__Prompt__:
Reproduce all of the following data verbatim, omitting the pictures.

__Material supplied__:
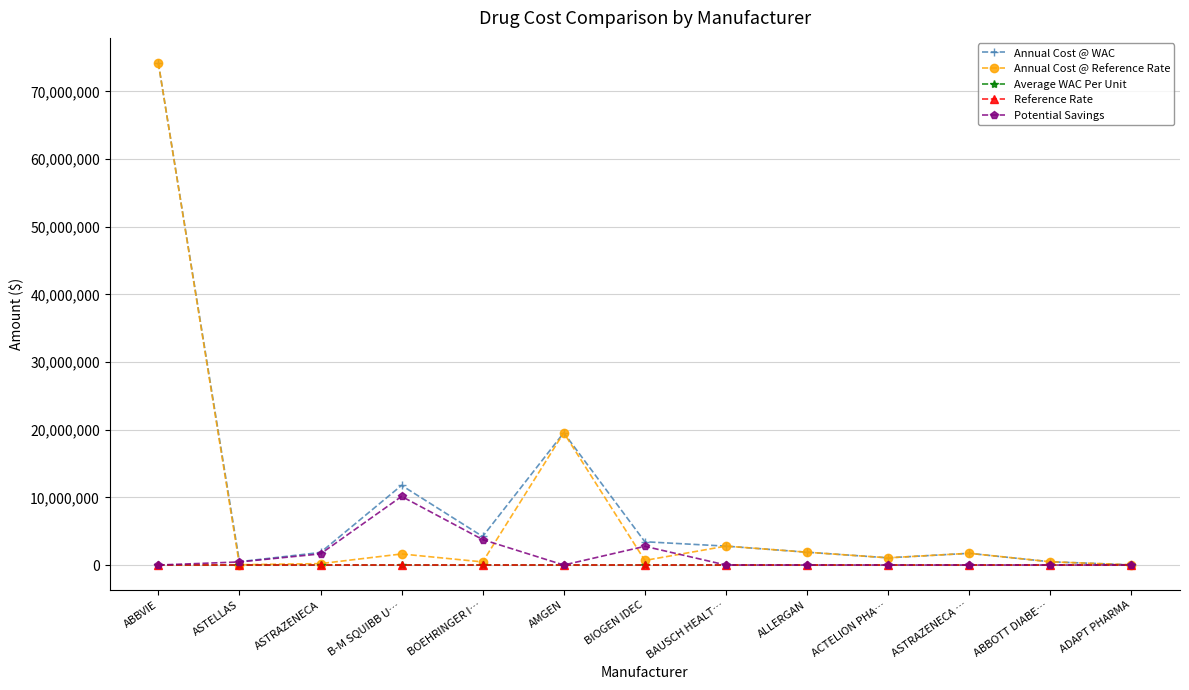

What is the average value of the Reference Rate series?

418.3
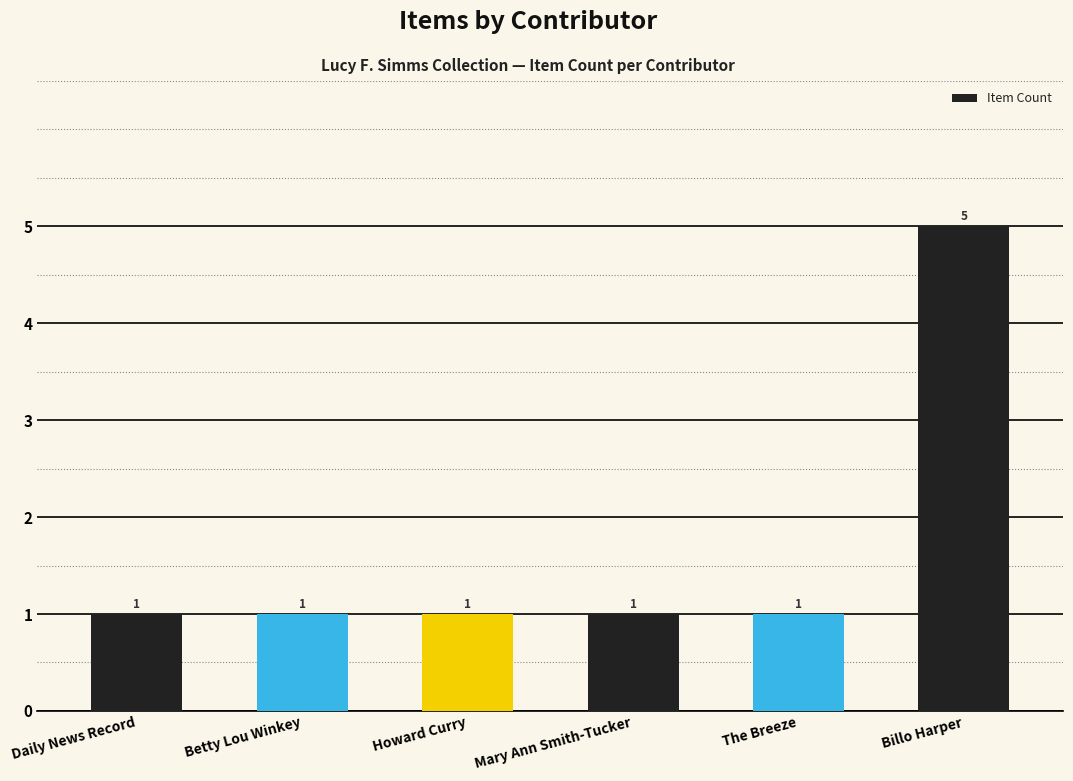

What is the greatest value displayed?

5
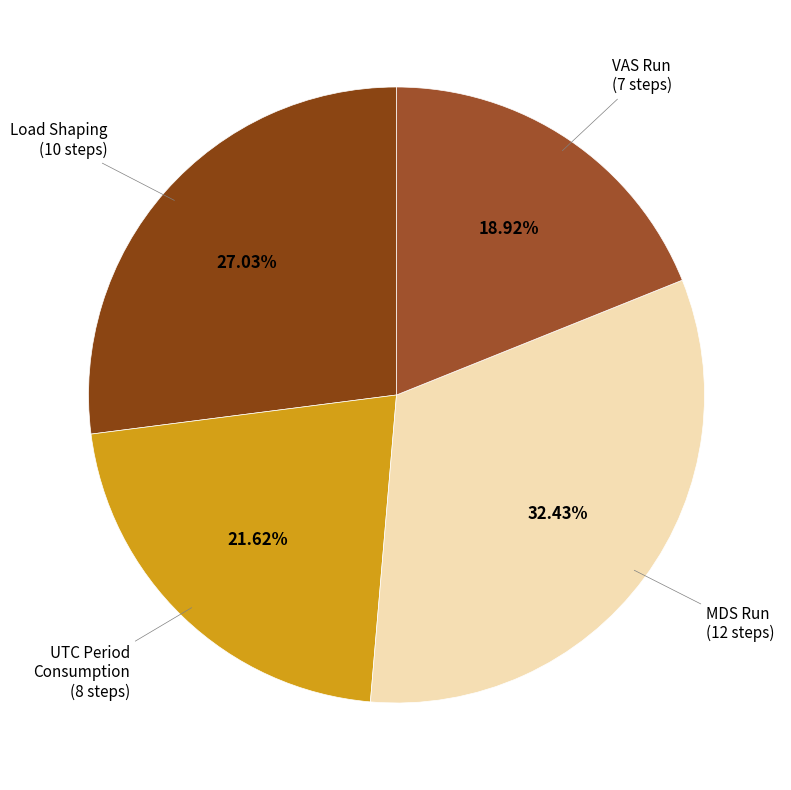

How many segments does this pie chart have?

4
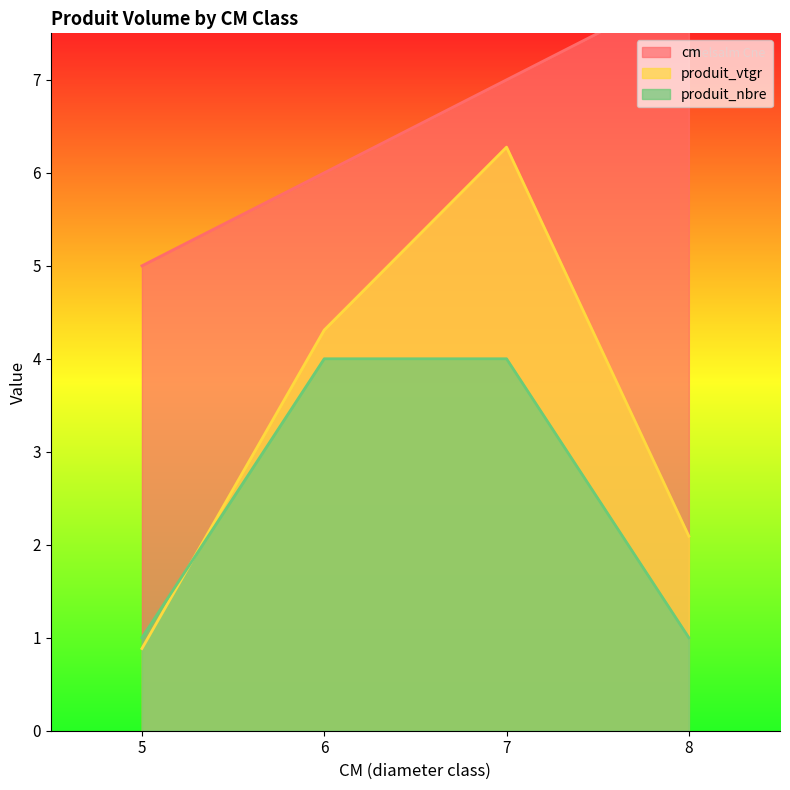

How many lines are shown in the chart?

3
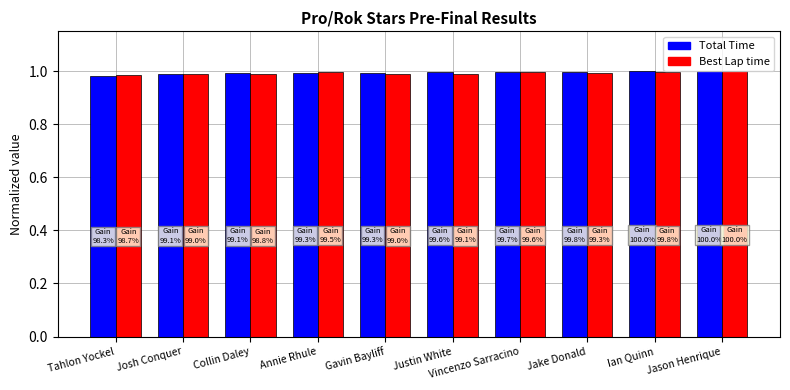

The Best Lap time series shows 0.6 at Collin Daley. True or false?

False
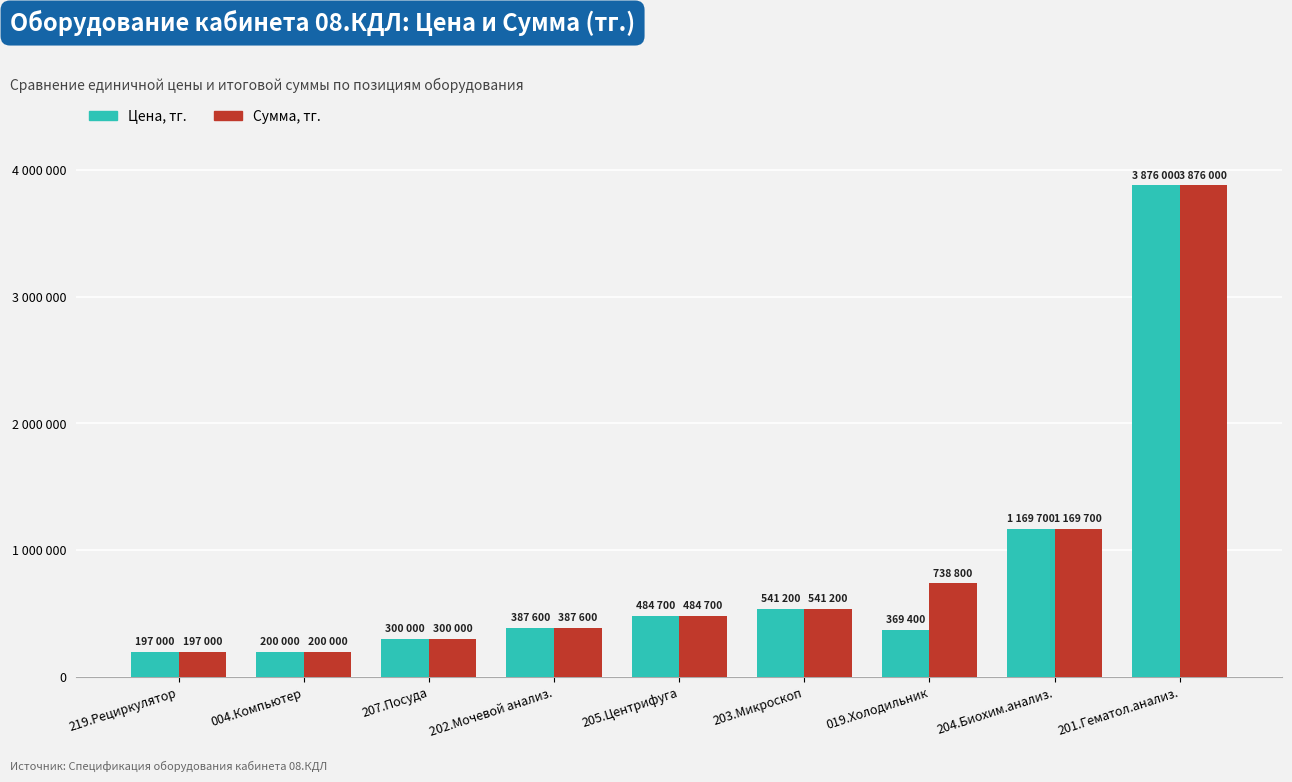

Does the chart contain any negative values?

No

__Result__:
What is the average value of the Reference Rate series?

418.3

What is the greatest value displayed?

5

How many segments does this pie chart have?

4

How many lines are shown in the chart?

3

The Best Lap time series shows 0.6 at Collin Daley. True or false?

False

Does the chart contain any negative values?

No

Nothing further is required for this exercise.